Garibaldi mi comandò di salire in cima di quei monti e di riconoscere se nelle valli a destra apparisse indizio di nemici. Molte precauzioni simili aveva studiate e adottate il generale per ogni verso. Mostravasi cautissimo al solito, ma non al solito ardito. Io non ravvisava in lui il Garibaldi di Palermo e del 1.º ottobre, bensì il Garibaldi luogotenente del re, il coloritore d'una parte assegnata, di disegno non suo. Eseguiva e non creava. Era un generoso destriero umiliato fra le stanghe d'un baroccio.
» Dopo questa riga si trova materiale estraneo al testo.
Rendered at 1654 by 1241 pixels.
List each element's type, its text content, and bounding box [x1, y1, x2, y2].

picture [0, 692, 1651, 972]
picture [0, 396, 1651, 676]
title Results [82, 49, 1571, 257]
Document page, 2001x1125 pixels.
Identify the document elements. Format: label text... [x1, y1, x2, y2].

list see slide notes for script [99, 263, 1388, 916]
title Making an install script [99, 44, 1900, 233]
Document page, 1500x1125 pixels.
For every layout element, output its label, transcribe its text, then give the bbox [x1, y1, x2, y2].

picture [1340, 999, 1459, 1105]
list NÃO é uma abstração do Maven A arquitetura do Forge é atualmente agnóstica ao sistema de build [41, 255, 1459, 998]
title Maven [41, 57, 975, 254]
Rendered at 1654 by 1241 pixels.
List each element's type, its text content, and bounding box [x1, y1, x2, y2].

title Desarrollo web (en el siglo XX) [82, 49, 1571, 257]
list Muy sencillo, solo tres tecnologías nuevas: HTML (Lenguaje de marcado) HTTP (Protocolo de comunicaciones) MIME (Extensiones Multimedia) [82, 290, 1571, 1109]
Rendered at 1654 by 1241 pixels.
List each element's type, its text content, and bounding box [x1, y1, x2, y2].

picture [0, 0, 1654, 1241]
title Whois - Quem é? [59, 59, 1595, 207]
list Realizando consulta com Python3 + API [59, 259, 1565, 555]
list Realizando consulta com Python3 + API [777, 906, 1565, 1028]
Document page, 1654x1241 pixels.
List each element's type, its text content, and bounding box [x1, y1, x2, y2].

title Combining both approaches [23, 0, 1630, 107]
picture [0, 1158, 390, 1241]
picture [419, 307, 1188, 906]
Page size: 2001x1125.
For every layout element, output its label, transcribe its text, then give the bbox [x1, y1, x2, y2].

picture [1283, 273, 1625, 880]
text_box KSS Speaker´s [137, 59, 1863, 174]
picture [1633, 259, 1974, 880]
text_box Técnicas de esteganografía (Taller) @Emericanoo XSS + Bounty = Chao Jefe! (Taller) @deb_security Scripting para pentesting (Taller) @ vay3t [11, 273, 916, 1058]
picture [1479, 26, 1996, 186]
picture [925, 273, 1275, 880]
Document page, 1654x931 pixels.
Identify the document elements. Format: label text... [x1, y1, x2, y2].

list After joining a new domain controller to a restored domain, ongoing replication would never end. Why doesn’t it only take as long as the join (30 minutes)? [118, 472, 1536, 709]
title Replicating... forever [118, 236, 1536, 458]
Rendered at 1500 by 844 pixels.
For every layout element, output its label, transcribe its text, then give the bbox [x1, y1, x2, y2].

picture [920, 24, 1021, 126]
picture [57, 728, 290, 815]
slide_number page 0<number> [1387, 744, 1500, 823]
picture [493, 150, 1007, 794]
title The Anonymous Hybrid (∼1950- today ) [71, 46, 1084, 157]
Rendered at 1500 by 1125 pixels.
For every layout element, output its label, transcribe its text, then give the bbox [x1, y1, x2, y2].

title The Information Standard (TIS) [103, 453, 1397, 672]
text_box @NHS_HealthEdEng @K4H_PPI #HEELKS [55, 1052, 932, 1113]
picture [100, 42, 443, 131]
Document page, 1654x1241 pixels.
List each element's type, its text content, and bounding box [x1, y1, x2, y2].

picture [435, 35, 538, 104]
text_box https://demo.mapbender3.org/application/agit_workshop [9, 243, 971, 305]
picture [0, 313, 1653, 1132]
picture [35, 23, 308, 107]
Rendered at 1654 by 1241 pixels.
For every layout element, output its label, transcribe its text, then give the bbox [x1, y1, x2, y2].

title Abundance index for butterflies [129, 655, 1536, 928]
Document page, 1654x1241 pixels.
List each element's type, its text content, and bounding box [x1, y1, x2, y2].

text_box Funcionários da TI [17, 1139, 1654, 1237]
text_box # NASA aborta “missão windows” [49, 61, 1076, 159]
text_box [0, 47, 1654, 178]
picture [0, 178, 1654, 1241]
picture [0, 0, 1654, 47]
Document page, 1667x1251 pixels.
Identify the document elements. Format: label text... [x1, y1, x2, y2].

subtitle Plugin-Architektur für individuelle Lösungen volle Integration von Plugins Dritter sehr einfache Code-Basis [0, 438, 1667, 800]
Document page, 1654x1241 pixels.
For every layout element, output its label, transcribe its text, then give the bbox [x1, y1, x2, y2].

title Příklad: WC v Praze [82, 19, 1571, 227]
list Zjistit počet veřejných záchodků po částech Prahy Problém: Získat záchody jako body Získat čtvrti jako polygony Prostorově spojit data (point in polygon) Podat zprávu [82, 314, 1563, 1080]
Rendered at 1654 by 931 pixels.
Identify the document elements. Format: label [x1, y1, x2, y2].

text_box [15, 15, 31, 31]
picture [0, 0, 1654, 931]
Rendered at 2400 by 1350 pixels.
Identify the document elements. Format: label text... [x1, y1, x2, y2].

Un capitano e quattro cavalieri ungaresi mi vennero compagni nella ricognizione. Superati i greppi dell'ascensione, si cavalcò penosamente varie ore di cima in cima paralleli alle mosse dell'esercito. Non abbiamo scoperto nemici; nè amici, imperocchè villaggi e casolari non consolano quelle vallate e quelle gole. L'aere ossigenato, la prossimità del mezzodì, il lungo cammino aguzzarono un appetito assai molesto nella comitiva italo-magiara. I magiari ed io, in mancanza d'un organo di comunicazione, non avevamo sino allora articolato verbo nè avverbio, quando alla veduta d'un monastero sulla metà della costa io ruppi il tedioso silenzio:—Elyen Lajos Kossuth. Quei muti ed affamati commilitoni, al suono del nativo idioma e del nome di Kossuth, si rifecero snelli e giocondi, e con viso di riconoscenza ripeterono:
—Elyen! Veramente non mi scaldava il cuore allora un evviva a Kossuth, ma ell'erano quelle le sole voci magiare di mia conoscenza per alludere al monastero.
E risovvenendomi che il capitano, come presupposto gentiluomo, avrebbe dovuto saperne di latino, lo tentai con maccaronica frase: Monaci illi, censeo, dabunt nobis panem, caseum, vinumque. A cui quegli di botto:—Bonum! fames nostra est magna. Mi confortai che in fatto di latinità del buon secolo il magiaro ed io non facevamo una grinza.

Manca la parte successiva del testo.